Problem requirements ▸ Would you count the lines in the material below that include the string "output"? Only the number is needed.

------------------------------

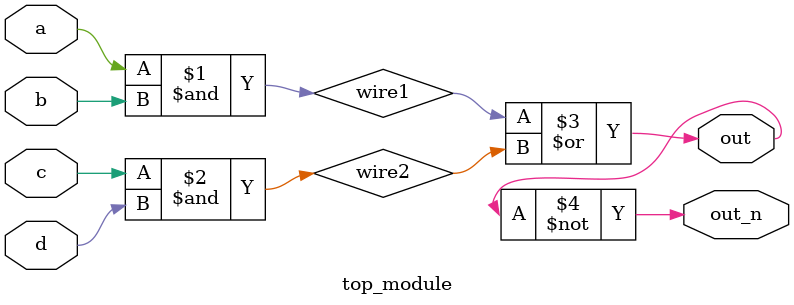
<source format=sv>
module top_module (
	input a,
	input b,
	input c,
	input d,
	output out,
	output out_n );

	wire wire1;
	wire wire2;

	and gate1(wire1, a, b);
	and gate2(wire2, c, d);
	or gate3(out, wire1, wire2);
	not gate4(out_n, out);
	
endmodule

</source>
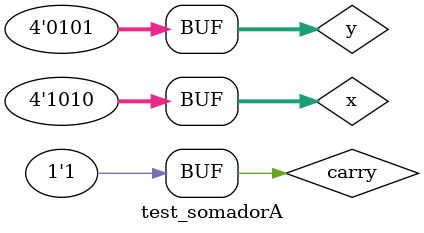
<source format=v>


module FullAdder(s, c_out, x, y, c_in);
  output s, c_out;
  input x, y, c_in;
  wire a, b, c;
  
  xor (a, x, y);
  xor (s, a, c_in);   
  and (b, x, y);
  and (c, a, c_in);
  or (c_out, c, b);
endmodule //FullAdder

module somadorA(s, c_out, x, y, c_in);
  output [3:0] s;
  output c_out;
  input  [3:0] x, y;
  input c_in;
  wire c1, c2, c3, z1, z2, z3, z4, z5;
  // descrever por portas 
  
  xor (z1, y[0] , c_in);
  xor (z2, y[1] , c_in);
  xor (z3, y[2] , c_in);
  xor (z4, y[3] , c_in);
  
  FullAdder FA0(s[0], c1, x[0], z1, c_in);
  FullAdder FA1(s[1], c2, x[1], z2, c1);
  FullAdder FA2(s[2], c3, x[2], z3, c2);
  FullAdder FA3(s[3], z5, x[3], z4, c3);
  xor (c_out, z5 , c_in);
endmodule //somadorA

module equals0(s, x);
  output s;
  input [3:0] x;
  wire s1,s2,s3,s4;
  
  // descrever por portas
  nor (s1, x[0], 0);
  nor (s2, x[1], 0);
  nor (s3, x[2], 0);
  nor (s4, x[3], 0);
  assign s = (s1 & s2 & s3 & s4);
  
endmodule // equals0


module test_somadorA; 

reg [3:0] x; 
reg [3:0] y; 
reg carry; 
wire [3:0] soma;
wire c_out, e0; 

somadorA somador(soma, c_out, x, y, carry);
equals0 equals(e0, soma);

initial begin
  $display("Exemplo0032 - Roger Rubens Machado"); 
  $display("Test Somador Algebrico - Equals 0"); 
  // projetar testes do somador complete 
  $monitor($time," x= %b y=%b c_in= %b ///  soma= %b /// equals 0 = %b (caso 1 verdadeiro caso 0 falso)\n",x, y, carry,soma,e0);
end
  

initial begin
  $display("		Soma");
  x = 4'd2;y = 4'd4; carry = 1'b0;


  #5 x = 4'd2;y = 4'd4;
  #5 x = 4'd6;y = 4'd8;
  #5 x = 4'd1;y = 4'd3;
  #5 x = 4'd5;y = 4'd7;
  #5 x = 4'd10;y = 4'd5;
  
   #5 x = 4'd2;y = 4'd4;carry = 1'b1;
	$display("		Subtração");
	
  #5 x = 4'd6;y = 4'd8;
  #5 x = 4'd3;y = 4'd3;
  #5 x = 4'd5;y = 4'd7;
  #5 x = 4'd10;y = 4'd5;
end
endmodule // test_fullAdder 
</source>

------------------------------

Solution for this exercise ▸ 6